Refusal would have made me look even more guilty. All I could hope was that
he’d been bluffing.

After three hours they let me go,
having taken a long detailed statement. The one good thing that happened
afterwards was that the local garage was able to fix my car so it was driveable
– the front wing was damaged, but the lights were repaired. I’d already
contacted my motor insurance, and where I stood regarding costs for the damage
to the house and its fence, I had no idea, but there was no point in worrying.
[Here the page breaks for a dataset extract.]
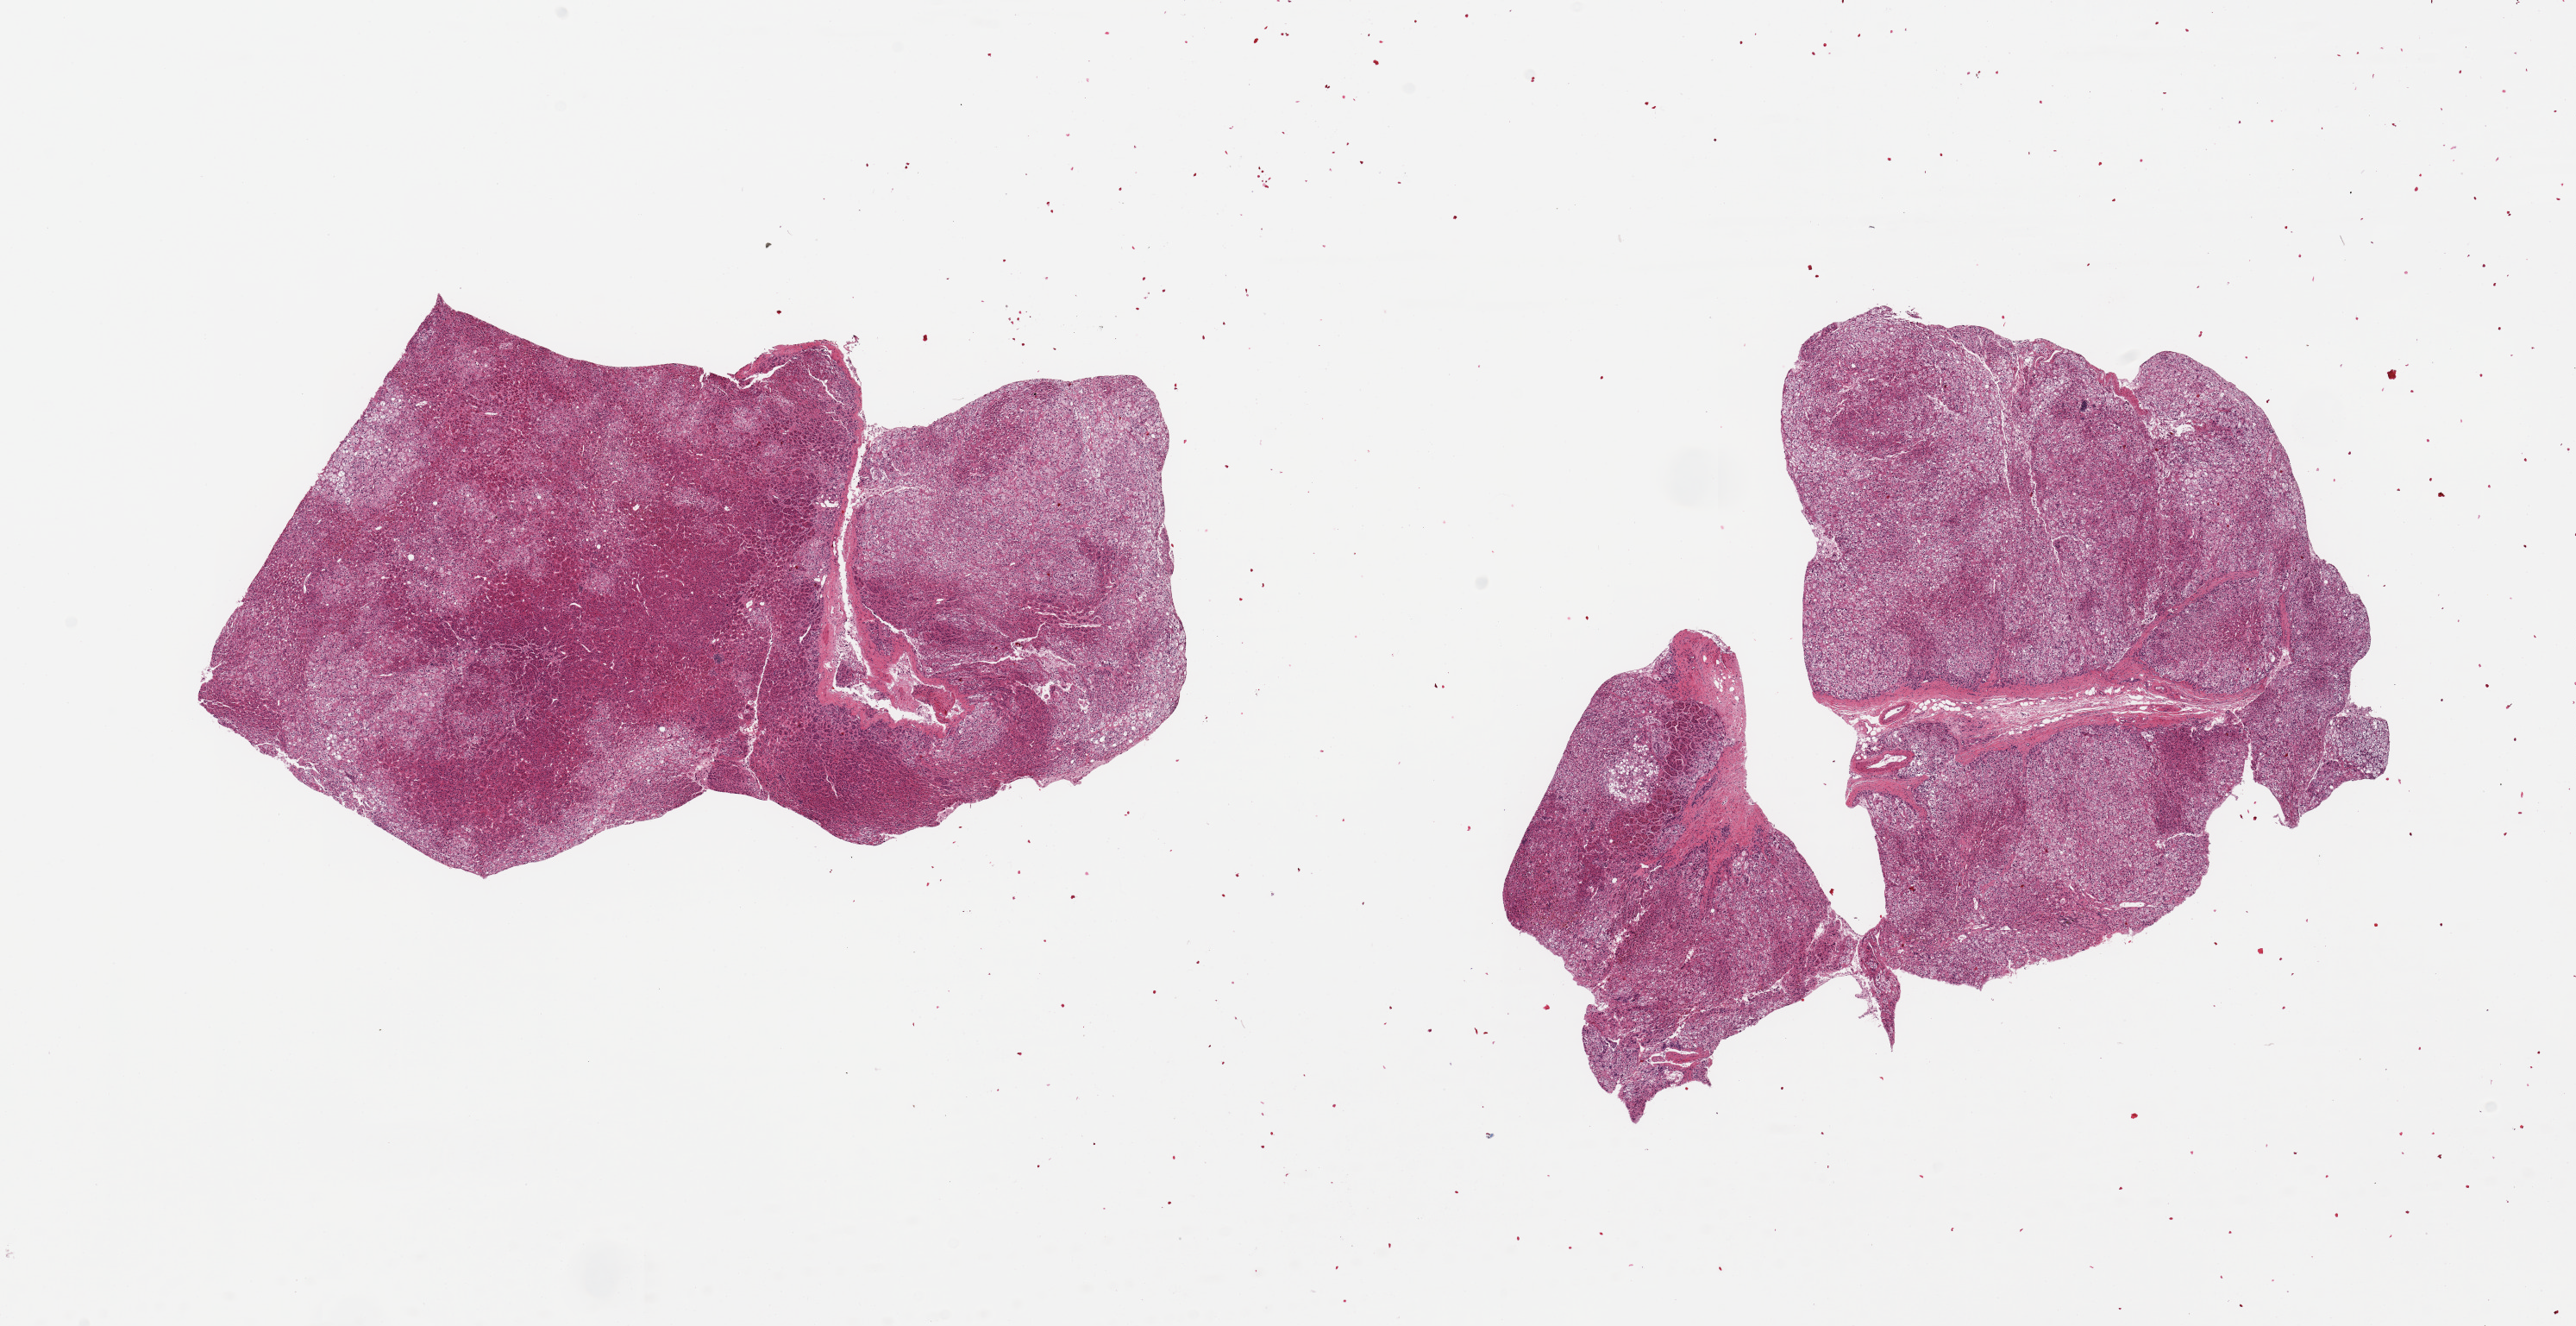
Digitized hematoxylin and eosin (H&E)-stained section, shown as a low-resolution overview of the whole scanned area (about 23.6 x 12.2 mm, from a 20x scan). PAXgene-fixed, paraffin-embedded tissue. Section of adrenal gland (target tissue). Donor tissue sample. Male donor.
Pathologist's review note for this sample: 2 pieces, all cortex.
As I pulled up outside my house I
was on the point of exhaustion. Of course there was a risk going back to my
house after what had happened, but Sean Boyd was hardly likely to attack me so
soon again after the day’s occurrences. Besides, there were so many police in
the area after the event, they would be crazy to strike again so soon. Maybe,
at long last, they’d finally give up. There was a woman sitting in a car
outside, and when I walked up the front path, she opened the door and got out.

“Mr Lockwood?” she asked.

“Yes?”

“I’m Caroline Lawrence. Do you
remember me?”

I hadn’t seen Caroline, the woman
whom I’d nearly run over when she was running away from the Bible Killer, since
the night I’d been to the hospital on my abortive attempt to visit her, the
night when I’d first met Lucy. It seemed like an eternity away.

She was wearing a long brown coat
with a fur collar. Her face was as I remembered it: fairly unremarkable except
for very dark eyes, accentuated by mascara, beneath the fringe of silky blonde
hair. Regular features, the nose slightly longer than you might expect,
slightly pointed, and curiously attractive, though I’d not noticed before.